MOTIVATION, BENEFITS, AND APPROACH
Currently, there is a trend towards to development of applications that are not centered around a single device, but rather families of systems each tailored to specific customer needs. Often, these systems will operate with many other systems.
As systems become more complex, the relative cost of verifying and testing behavior will steadily increase unless new approaches are developed. In the electronics arena (the leader of many trends), this trend is prejuiding manufacturers towards components/subsystems that have guaranteed high-volume production (where the test and verification process can be amoritized more economically). Therefore, we would like to identify a common "hardware and software" denominator (which we will refer to as the "platform") that can be shared across multiple applications. Ideally, future evolutions of these applications will occur with only minimal extensions to functionality.
Challenge. The challenge that we face is providing system designers with the tools to design, evaluate and program these "platform architectures" with appropriate metrics for the "early" evaluation and verification of system performance. System designers must therefore have the capability to specify, manage, and verify the functionality of concurrent behaviors. Reuse is a must.
Both reuse and early error detection imply that the design activity must be defined rigourously so that all phases are clearly defined and appropriate checks are made. To be effective, a design methodology that addresses complex systems must start at high levels of abstraction. This requirement is at odds with current design practice where designers are familiar with working at levels of abstraction that are too close to the final implementation (e.g., requirements written in a way that ties the implementation to a particular technology). As a result, sharing design components (i.e., reuse) and early verification of designs before prototypes are built is nearly impossible.
Trade-Offs in Design Reuse
Design resuse is most effective in reducing development time and and cost when the components and subsystems to be shared are close to the final implementation. There is, of course, a cost to pay for this benefit since it is not alway desirable to share designs at this level. As the design specification becomes progressively more detailed, nominal variations in specification can result in different (albeit almost the same) implementations. If moving to a higher level of design abstraction eliminates these design differences, then the higher level of abstraction can be shared, with perhaps only a minimal amount of work needed to customize the design for the final implementation.

◆ **To be done**:
- a) Retype the excerpt on design reuse, beginning at the words "Challenge. The challenge" and stopping after the words "Reuse is a must.".
- b) According to the excerpt on design reuse, at what level must a design methodology for complex systems start?
Work only from the excerpt on design reuse.

◆ **Supplied information**:
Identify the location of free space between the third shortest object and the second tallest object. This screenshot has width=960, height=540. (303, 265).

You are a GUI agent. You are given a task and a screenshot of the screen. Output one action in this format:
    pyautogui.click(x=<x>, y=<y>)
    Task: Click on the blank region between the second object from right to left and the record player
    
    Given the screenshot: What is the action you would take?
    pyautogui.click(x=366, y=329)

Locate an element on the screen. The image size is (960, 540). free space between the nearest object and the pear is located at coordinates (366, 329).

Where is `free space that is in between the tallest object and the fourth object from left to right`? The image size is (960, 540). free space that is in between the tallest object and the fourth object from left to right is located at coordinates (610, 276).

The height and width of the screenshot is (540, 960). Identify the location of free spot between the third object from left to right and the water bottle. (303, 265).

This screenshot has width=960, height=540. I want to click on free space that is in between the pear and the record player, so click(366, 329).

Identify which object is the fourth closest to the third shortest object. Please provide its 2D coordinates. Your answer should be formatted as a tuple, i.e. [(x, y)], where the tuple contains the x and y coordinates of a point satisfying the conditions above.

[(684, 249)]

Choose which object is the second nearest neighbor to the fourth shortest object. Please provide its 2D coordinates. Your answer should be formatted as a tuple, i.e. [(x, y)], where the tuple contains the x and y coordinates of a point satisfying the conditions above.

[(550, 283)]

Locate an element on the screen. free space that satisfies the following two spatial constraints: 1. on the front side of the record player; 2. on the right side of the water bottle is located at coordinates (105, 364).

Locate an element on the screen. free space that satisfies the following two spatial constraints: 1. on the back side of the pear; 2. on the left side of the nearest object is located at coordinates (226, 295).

◆ **The answers**:
- a)
Challenge. The challenge that we face is providing system designers with the tools to design, evaluate and program these "platform architectures" with appropriate metrics for the "early" evaluation and verification of system performance. System designers must therefore have the capability to specify, manage, and verify the functionality of concurrent behaviors. Reuse is a must.

- b) At high levels of abstraction.